Space Game General All-Platform Thready Discussy Thing :)

I guess I just have a whole different approach to games (and other entertainment, by the way). I’d rather react to what a game is rather than what I want it to be, based on expectations or otherwise. Which I understand is mostly what you’re doing when you say House of the Dying Sun “[isn’t] very good”. I understand that. But whether it’s good or not – I think it’s very good for the reasons I’ve explained – is a different question entirely from whether it needs to be an open-world game with randomly generated missions and the ability to fly around between star systems instead of picking missions from a branching tree structure. We have plenty of open-world games and a lot of them are poorly made, without personality, and crammed with filler. Mike Tipul made the right call by scaling House of the Dying Sun to his capabilities and as such, there’s one less ambitious game fallen short asking for your money. There is instead one more shrewdly focused design with personality, unique gameplay, and an unforgettable aesthetic, to boot. Tipul is a better designer and House of the Dying Sun is a better game for focusing on what it can do rather than fixating on something that didn’t work early in the design process.

That’s one of the dangers of the “design in a fishbowl” approach that I don’t like: people don’t understand that one of the hardest parts of game design is knowing what to leave out.

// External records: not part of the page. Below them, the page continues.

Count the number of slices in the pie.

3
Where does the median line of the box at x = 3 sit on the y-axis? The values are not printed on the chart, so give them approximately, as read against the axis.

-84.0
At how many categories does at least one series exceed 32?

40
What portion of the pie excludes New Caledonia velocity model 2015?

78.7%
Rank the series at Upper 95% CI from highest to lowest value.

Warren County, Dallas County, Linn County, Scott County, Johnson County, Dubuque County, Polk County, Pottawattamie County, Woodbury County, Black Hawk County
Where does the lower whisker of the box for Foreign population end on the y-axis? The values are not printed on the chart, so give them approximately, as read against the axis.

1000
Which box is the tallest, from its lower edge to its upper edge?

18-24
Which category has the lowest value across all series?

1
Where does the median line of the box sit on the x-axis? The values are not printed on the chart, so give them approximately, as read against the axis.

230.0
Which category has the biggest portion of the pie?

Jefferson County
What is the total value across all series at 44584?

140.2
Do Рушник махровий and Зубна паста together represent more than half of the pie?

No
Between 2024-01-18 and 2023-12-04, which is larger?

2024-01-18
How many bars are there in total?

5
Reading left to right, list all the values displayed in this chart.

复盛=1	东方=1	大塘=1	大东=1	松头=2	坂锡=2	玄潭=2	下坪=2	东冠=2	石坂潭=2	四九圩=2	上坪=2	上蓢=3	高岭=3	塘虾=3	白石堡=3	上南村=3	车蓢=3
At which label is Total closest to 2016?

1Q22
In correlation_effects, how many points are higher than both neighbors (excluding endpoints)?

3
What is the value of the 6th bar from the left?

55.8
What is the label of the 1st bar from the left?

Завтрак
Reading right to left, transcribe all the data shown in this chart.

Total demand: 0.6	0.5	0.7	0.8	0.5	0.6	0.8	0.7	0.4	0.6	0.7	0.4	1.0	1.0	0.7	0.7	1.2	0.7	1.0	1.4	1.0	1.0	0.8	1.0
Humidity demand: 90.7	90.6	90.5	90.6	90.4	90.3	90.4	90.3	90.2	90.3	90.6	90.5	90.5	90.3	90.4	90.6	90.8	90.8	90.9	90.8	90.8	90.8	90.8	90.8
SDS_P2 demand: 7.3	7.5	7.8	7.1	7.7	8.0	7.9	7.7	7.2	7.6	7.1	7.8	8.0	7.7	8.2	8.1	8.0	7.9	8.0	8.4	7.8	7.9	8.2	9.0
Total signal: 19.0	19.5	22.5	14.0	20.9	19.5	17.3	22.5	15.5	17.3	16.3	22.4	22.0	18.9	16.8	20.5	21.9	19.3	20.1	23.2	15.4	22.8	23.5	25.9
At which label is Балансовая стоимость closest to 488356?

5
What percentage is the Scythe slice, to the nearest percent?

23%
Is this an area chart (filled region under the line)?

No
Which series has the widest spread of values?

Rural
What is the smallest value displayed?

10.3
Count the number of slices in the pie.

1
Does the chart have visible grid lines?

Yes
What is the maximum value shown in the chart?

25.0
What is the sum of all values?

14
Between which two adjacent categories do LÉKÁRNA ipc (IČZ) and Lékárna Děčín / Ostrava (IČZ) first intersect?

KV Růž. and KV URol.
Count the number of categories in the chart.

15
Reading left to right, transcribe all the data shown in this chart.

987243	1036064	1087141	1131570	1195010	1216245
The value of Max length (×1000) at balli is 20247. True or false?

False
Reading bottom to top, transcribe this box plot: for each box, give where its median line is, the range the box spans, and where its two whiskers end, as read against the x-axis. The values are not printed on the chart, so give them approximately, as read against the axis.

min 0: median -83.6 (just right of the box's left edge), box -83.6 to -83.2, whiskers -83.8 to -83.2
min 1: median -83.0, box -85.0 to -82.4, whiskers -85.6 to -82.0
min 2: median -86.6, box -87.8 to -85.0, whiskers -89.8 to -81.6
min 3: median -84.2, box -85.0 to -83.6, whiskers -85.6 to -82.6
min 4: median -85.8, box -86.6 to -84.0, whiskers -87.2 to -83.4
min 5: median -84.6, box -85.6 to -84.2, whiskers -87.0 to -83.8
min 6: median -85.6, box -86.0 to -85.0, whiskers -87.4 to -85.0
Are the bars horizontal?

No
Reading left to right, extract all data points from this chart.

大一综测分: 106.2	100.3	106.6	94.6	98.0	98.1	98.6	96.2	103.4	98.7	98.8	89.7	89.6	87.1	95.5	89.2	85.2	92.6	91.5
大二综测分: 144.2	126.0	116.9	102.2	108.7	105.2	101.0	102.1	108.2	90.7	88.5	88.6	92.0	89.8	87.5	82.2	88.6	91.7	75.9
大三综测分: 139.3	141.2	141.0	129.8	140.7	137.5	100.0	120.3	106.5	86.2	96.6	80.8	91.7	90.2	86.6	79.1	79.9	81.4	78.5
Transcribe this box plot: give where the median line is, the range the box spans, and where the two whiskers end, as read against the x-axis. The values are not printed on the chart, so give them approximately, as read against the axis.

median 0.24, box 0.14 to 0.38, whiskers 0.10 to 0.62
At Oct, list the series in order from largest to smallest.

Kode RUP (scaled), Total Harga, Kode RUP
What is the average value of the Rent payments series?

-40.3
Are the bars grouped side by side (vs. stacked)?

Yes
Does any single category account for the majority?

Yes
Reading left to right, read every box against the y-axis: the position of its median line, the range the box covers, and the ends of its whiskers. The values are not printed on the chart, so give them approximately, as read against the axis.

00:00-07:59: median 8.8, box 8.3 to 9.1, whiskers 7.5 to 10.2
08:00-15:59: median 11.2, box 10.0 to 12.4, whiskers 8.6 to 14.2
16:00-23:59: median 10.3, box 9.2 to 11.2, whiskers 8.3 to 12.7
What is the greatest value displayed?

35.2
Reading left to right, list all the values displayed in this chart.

They feel like they’re being deprived of something when a feature goes by the wayside, regardless of whether that feature would have made for a better game.

At any rate, House of the Dying Sun still has some development to go. It’s getting a survival mode and I wouldn’t be surprised to see some sort of replayability added to the missions, like scores or random parameters. That might bring around some people who can’t accept hand-crated missions as a viable way to make a game.